Investors risk placing “too much confidence in the data”, industry experts warn.
Relying purely on quantitative ESG metrics from “the now” is skewing assessments and predictions of capital risk and materiality, according to two groups of panellists at Reuters’ two-day ESG Investment Europe 2020 event, held November 2-3.
Investors need to evaluate where data has come from and, more importantly, when, as integration of ESG factors into investment processes should be regarded as a long-term objective, not be influenced by short-term market performance.
“Current data streams are backward-looking,” said Gabriel Wilson-Otto, Head of Sustainability Research at BNP Paribas Asset Management. “There is a data lag and subjectivity around when these issues will be priced by the market – not all investors understand that you cannot rely on data on its own.”
Asset managers and owners need to assess ESG metrics on investee companies “not ‘as is’ but ‘what will be'”, added Richard Tomlinson, CIO of Local Pensions Partnership Investments (LPPI), who chaired one of the discussions.
Kris Atkinson, Portfolio Manager of Fidelity’s Sustainable Reduced Carbon Bond Fund, said managers may choose to invest in companies with low ESG metrics to encourage or enact change from within, or because they see potential in the future model.
“I am much more transition-focused; I am looking forward,” he said. “That means I am happy to run with higher carbon emissions if I think [a company’s] performance on ESG will improve in the long term.”
Investors must also consider the qualitative factors surrounding quantitative ESG inputs, panellists highlighted. When considering climate-related risks, for example, managers should have in-depth conversations about a company’s carbon footprint, its strategy for achieving emissions targets in both the short and long–term, and an examination of existing practices and how these compare to their competitors.
This qualitative overlay can provide context, helping to reduce prevailing levels of overconfidence in quantitative data, said panellists, noting inconsistencies across third-party ESG sources.

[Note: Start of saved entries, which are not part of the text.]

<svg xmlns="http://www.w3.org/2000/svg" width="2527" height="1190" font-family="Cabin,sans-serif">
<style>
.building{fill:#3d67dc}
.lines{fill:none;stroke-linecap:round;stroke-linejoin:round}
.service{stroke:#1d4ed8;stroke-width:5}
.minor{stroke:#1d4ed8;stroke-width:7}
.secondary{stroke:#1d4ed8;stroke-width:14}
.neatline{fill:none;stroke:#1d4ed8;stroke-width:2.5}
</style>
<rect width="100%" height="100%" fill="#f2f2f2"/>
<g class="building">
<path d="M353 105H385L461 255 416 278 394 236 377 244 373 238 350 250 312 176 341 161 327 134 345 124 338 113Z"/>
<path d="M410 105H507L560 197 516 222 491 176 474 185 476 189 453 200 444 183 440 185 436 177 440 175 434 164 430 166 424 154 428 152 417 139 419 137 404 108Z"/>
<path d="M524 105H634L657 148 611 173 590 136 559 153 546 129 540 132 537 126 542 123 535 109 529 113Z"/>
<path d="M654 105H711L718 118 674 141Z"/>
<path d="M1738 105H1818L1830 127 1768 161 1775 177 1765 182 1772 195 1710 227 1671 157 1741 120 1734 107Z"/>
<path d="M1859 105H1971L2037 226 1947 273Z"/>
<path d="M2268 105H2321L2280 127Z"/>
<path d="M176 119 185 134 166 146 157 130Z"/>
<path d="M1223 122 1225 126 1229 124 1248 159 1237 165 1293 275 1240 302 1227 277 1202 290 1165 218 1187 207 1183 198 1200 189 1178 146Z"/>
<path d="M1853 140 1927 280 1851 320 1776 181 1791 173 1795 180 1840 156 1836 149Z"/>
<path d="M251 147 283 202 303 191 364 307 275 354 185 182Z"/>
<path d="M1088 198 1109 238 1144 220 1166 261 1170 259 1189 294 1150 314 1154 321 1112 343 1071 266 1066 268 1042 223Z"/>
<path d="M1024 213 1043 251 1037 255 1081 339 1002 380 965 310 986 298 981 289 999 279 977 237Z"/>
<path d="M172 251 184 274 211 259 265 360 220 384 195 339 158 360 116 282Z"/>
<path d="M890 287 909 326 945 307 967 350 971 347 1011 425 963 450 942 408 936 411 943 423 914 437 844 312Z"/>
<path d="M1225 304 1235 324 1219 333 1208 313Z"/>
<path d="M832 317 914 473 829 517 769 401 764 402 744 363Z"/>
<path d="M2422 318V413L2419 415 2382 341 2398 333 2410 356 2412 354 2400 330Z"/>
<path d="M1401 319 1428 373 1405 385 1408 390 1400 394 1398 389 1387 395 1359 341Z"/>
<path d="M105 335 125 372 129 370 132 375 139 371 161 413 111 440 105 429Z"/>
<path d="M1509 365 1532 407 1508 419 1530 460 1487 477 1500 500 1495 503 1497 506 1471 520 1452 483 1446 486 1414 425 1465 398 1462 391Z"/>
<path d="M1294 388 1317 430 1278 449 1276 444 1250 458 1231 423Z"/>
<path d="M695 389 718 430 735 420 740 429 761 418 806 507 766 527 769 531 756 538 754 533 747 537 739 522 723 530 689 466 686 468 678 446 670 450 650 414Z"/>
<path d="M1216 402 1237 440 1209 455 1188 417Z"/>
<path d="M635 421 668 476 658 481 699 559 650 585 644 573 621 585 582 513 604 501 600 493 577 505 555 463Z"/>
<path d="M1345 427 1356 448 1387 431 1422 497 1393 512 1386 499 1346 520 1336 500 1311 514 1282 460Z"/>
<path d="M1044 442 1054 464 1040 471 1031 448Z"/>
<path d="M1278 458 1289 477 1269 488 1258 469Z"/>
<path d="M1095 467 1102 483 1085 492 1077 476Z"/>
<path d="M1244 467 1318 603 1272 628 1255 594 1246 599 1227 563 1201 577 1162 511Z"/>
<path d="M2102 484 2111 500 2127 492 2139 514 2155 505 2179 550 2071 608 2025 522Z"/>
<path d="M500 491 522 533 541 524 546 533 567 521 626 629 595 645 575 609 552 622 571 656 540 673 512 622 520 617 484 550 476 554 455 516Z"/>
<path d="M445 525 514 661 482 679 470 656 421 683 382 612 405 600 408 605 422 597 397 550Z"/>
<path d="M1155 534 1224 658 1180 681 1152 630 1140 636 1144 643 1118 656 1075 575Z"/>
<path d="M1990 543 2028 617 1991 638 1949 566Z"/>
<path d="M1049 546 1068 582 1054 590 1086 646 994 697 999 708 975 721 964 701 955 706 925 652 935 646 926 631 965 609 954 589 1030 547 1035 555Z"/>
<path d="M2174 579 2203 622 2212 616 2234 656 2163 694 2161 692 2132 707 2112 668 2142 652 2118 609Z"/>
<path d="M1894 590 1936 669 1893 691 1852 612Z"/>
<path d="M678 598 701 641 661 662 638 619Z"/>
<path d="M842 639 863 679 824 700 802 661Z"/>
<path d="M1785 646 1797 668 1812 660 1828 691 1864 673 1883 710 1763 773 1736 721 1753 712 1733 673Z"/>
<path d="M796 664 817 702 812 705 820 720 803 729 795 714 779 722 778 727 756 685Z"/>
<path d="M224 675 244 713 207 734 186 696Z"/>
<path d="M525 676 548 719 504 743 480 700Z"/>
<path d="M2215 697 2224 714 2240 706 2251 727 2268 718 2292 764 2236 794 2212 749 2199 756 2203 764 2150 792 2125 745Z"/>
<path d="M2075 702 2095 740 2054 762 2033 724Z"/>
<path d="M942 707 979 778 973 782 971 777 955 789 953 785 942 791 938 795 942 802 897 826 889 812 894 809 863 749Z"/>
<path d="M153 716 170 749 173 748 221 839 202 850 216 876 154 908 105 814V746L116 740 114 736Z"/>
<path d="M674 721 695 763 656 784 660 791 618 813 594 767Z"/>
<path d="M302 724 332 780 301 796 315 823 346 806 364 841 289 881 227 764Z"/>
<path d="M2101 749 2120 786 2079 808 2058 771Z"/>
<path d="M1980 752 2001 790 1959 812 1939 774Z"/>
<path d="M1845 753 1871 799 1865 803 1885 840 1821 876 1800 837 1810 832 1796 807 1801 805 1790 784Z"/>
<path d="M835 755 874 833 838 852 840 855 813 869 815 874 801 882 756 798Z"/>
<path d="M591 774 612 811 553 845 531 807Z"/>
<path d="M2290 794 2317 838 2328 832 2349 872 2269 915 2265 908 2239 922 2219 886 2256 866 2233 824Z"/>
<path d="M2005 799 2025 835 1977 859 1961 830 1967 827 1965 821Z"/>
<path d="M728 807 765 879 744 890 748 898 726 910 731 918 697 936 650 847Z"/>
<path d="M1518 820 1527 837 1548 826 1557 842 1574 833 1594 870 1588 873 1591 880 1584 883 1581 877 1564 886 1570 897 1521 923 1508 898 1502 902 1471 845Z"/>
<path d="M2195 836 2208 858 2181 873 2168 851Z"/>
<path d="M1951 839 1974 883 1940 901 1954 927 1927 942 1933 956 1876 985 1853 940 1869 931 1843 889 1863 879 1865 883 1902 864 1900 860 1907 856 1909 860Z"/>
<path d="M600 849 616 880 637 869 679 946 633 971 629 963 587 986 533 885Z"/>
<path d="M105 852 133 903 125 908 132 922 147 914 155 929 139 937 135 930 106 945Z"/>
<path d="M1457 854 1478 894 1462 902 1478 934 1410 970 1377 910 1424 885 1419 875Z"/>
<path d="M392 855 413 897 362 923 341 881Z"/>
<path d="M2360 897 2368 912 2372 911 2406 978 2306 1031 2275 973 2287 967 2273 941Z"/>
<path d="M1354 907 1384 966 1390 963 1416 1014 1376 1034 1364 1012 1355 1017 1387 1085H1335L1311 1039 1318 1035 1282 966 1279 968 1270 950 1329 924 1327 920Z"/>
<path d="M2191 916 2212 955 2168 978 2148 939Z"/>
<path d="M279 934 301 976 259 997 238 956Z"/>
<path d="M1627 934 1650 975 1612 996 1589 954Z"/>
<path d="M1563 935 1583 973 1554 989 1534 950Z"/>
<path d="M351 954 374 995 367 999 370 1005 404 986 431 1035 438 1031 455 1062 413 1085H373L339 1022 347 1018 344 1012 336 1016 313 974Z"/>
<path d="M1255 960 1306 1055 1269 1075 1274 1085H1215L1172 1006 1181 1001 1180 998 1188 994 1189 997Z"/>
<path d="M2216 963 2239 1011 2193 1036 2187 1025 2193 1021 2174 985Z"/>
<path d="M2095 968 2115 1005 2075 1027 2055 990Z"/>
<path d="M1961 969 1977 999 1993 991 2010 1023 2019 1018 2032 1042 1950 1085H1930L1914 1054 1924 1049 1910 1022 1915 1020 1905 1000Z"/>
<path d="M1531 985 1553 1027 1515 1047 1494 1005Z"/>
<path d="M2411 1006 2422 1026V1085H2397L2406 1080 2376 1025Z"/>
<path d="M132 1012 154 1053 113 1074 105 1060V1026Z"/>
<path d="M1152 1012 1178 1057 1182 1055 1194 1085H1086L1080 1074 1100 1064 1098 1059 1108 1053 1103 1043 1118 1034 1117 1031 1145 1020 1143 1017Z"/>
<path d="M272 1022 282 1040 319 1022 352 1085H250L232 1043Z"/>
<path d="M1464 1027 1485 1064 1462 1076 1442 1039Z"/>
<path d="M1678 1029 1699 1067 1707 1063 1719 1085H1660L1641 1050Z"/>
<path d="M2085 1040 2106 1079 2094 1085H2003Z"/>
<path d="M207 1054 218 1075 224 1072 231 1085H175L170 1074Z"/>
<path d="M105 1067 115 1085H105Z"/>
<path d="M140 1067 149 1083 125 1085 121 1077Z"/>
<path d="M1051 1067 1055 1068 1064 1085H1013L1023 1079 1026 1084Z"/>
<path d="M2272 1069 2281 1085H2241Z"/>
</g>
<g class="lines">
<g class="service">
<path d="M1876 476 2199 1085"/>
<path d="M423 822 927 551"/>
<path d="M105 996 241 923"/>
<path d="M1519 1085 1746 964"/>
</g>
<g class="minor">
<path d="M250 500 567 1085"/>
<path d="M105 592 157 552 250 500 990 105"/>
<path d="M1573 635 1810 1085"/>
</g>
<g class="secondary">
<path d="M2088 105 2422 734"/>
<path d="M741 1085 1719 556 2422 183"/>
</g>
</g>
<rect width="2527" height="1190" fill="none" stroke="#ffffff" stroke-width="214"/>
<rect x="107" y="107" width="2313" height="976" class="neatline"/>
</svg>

Without a qualitative grounding, “you can almost create the answer you want from the data,” said Daisy Streatfield, Investor Practices Programme Director for the Institutional Investors Group on Climate Change (IIGCC). Explaining the why behind the data through quantitative inputs will ensure all parties are on the same page, panellists said, as regulators and industry-level groups continue working towards more comparable, actionable and standardised data.
Disclosures on greenhouse gas emissions are becoming more standardised as more companies adopt the recommendations of the Task Force on Climate-Related Financial Disclosures (TCFD), while broader voluntary sustainability reporting standards are being harmonised under the aegis of the IFRS Foundation. Further uniformity of ESG-related disclosures is expected when the EU’s new Sustainable Finance Disclosure Regulation (SFDR) – also known as the Disclosure Regulation – comes into effect from March 2021.
Panellists also noted difficulties arising from separation between traditional and ESG-focused data, disclosures and processes. By divorcing ESG factors from other considerations, as can happen when ESG is not fully integrated into the investment process, investors are at risk of not seeing the full picture.
To combat this, investors should be working to “integrate ESG into their materiality assessments”, said Cindy Rose, Head of Responsible Capitalism at Majedie Asset Management. As with other aspects of risk, “information impacts our conviction levels and our trading always follows,” she added.
LPPI’s Tomlinson attested to the attention now being placed on ESG factors in asset owners’ investment processes. “I spend a significant amount of my time – up to 25% to 30% – on issues surrounding ESG,” he said. Yet he and the other panellists admitted there remains a lack of consensus around how ESG analysis should be integrated with more traditional risk assessments “There needs to be more sophistication around how ESG integrates with investment processes,” Tomlinson acknowledged.
Better quality and more standardised data will allow for greater consensus around ESG integration and analysis, but asset managers will always need to be flexible when catering to client demands, Rose suggested.
“I don’t think there is a best approach – there are approaches best suited to different clients. There needs to be a place for everyone to meet,” she said.